The DCA further rejected using proportionality metrics – comparing German activities to global operations – as a jurisdictional determinant, noting that (i) deal valuation included no geographical allocation, and (ii) even if considered relevant, the targets’ German activities remained negligible relative to their global operations.

Conclusion

The DCA’s rulings mark a significant recalibration of the FCO’s approach and severely limits the FCO’s ability to assert jurisdiction over deals that do not meet the legacy turnover-based test, in particular US-centric, high-value acquisitions with only limited German revenues.  The FCO’s subsequent decision to cede jurisdiction in the Edwards/JenaValve case suggests that it is adjusting its enforcement stance accordingly.[3]  This trend extends beyond Germany: Austria’s Cartel Appeals Court similarly blocked the Federal Cartel Authority’s bid to review the Edwards/JenaValve deal under the Austrian transaction value-based test, citing a lack of sufficient domestic nexus.[4]

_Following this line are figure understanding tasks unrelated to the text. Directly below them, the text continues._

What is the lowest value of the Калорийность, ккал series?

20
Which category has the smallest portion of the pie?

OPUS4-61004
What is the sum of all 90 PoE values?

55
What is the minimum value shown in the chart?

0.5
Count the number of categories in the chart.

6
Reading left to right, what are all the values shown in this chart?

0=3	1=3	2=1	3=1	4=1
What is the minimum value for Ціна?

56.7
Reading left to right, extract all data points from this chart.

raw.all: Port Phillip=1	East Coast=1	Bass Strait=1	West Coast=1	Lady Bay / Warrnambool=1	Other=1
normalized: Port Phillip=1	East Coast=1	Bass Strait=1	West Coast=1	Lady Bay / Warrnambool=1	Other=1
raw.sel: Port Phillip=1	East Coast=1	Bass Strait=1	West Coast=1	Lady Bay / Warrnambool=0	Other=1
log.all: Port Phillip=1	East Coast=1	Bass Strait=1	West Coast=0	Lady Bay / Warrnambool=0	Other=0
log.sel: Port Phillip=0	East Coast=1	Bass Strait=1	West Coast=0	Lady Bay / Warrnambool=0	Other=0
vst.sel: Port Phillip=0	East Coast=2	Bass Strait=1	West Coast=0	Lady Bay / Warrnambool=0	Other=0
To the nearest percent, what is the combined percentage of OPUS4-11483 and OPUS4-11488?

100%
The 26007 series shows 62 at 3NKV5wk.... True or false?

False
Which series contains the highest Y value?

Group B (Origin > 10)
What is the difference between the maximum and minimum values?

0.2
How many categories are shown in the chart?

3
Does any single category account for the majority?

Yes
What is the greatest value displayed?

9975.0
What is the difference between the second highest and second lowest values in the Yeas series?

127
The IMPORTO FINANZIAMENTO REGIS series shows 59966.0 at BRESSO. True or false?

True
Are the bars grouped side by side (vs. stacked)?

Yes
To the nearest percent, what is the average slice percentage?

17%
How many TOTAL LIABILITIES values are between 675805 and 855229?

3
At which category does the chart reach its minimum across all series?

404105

These cases demonstrate that, even amid increasing scrutiny of below-threshold deals, national courts are willing to check regulatory overreach and uphold a principled application of jurisdictional test.  Further guidance is expected later this year when the German Supreme Court rules on the Meta/Kustomer case.


[1]           Cases VI Kart 2/24 (V) and VI Kart 3/24 (V).

[2]           Section 35(1a) of the German Act against Restraints of Competition.

[3]           See Bundeskartellamt – Homepage – Fusionsverfahren JenaValve/Edwards eingestellt.

[4]           Decision of the Cartel Appeals Court of 26 March 2025 (16 Ok 2/25t).